++++ Source passage

Maladkal is a village in Karnataka state, comes under Raichur District, Devadurga Taluk and Gabbur hobli. Maladkal lies in northern part of Karnataka(Kalyana Karnataka Division). Maladkal shares its boundary with Gabbur, Ramadurga, Jagatakal, N Ganekal, Maseedpur and Atnur (Manvi taluk). Maladakal is one of the Gram Panchayat in Raichur District.

The village majorly consists of hardworking farmers as most families are agriculture oriented  and others hold their personal businesses. Crops produced in this village are cotton, chilli and rice but, some people also grow vegetables for their livelihood. Maladkal is a self sustained village as most of villages in India, the villagers are mostly interdependent for their livelihood.

++++++++

Actions to take:
1) Condense the paragraph of the Maladkal passage that begins "The village majorly consists" into a short bulleted list that keeps its main facts.
2) According to the Maladkal passage, which taluk is the village in?
3) Reproduce the Maladkal passage, starting with the words "Maladkal is a village" and ending after the words "interdependent for their livelihood.".

++++ Dataset excerpt

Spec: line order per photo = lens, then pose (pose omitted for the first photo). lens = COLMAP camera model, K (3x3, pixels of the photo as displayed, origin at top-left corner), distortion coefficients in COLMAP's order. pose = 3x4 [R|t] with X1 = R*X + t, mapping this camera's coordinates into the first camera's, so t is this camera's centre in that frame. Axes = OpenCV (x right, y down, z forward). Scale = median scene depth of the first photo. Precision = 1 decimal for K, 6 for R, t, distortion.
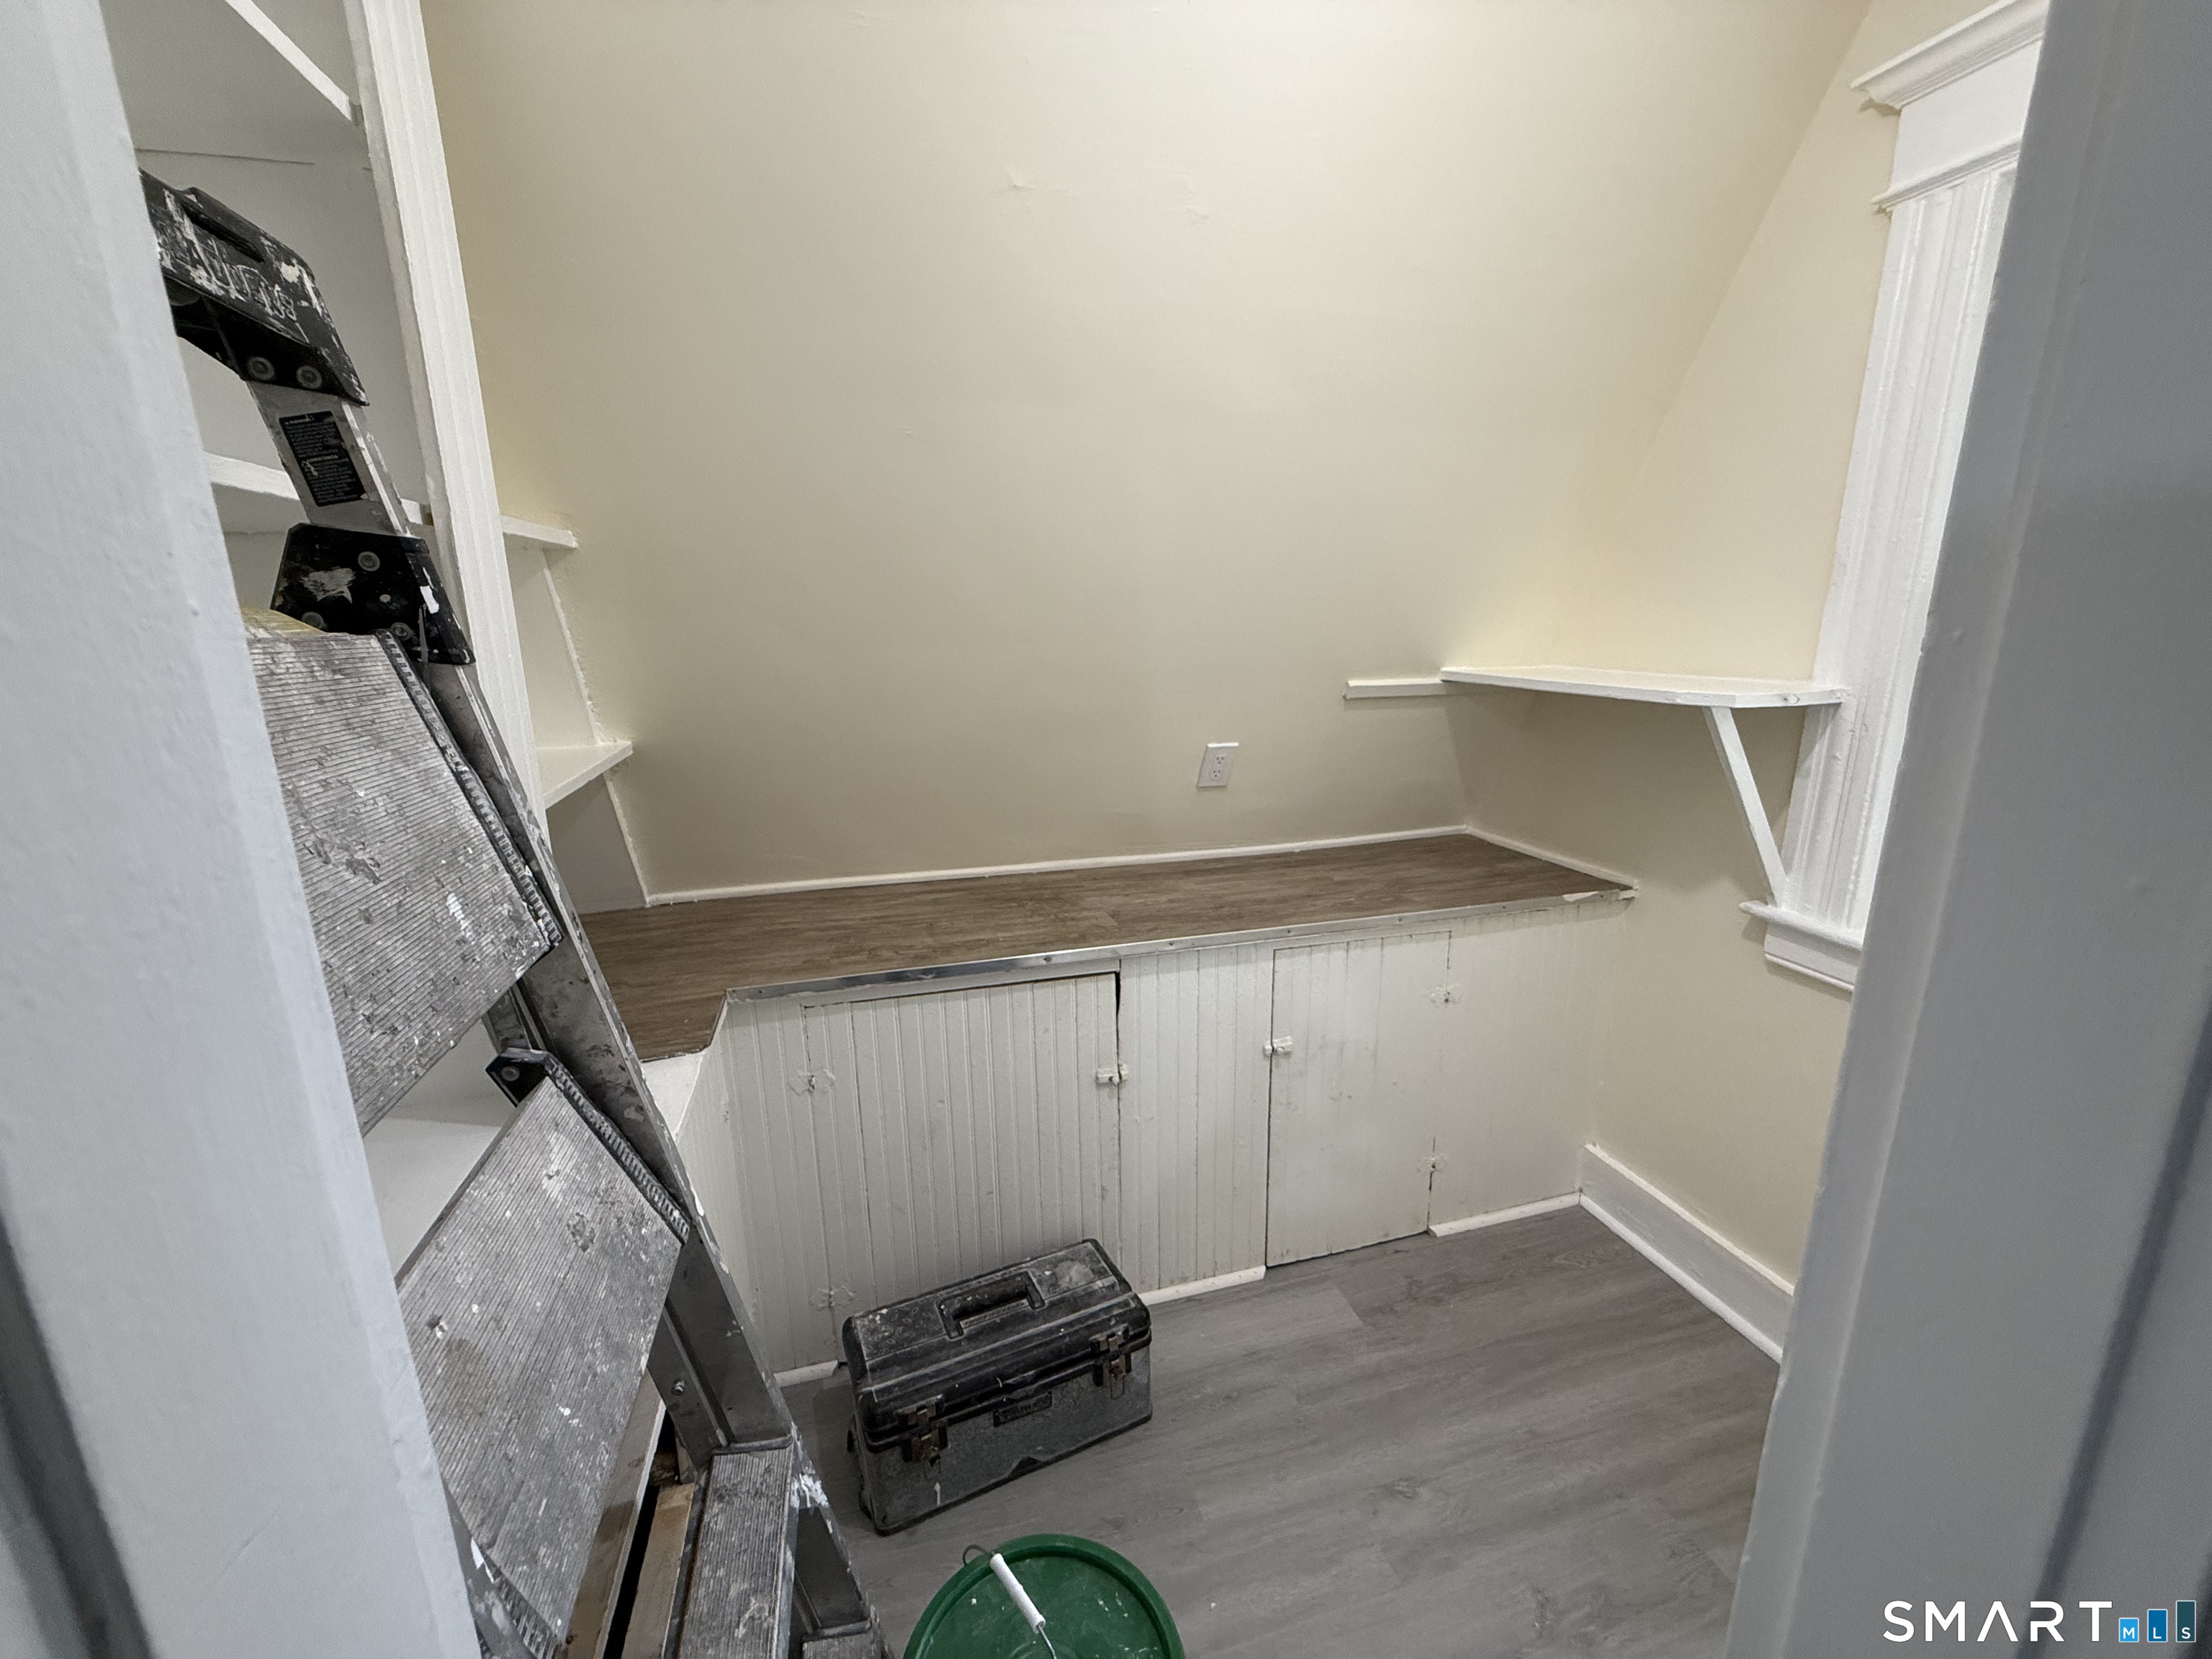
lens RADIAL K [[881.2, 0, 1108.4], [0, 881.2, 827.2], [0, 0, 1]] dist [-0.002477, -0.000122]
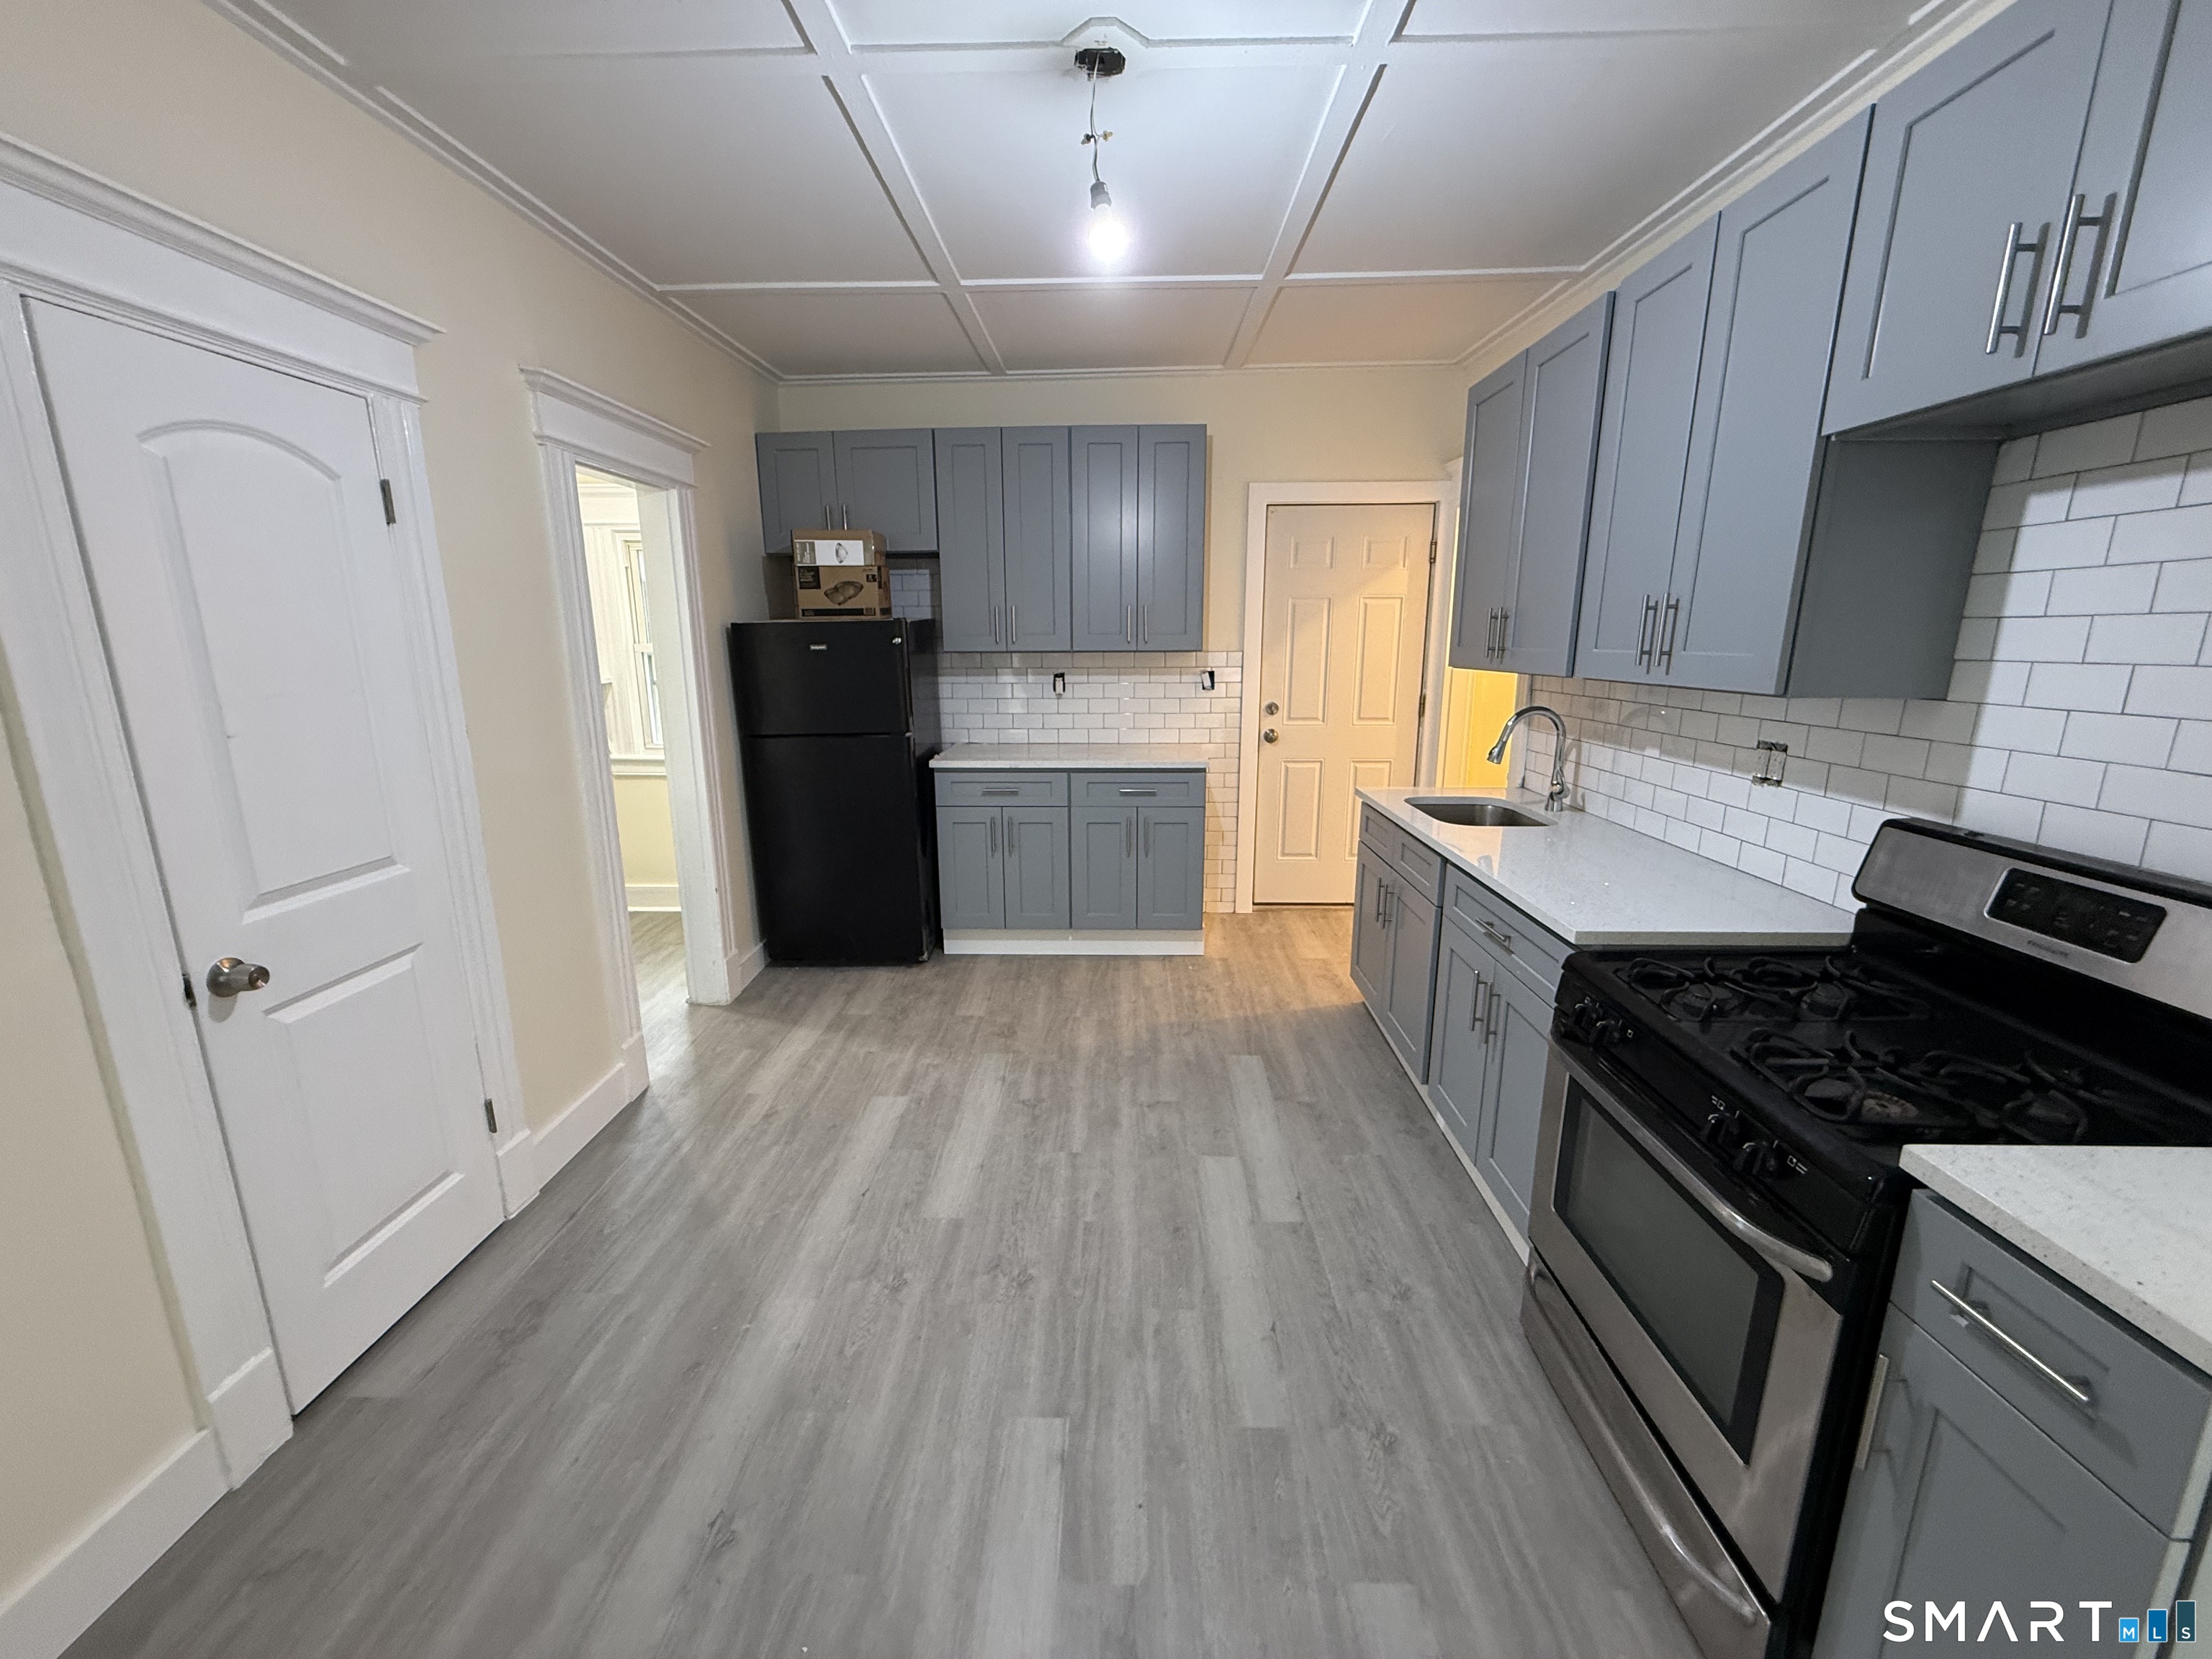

++++++++

Responses to the exercise:
1)
- Most families farm; others run their own businesses.
- Crops: cotton, chilli and rice, and some people grow vegetables for a living.
- Like most Indian villages, Maladkal is self-sustaining, and villagers depend on one another for their livelihood.

2) Devadurga Taluk.

3)
Maladkal is a village in Karnataka state, comes under Raichur District, Devadurga Taluk and Gabbur hobli. Maladkal lies in northern part of Karnataka(Kalyana Karnataka Division). Maladkal shares its boundary with Gabbur, Ramadurga, Jagatakal, N Ganekal, Maseedpur and Atnur (Manvi taluk). Maladakal is one of the Gram Panchayat in Raichur District.

The village majorly consists of hardworking farmers as most families are agriculture oriented  and others hold their personal businesses. Crops produced in this village are cotton, chilli and rice but, some people also grow vegetables for their livelihood. Maladkal is a self sustained village as most of villages in India, the villagers are mostly interdependent for their livelihood.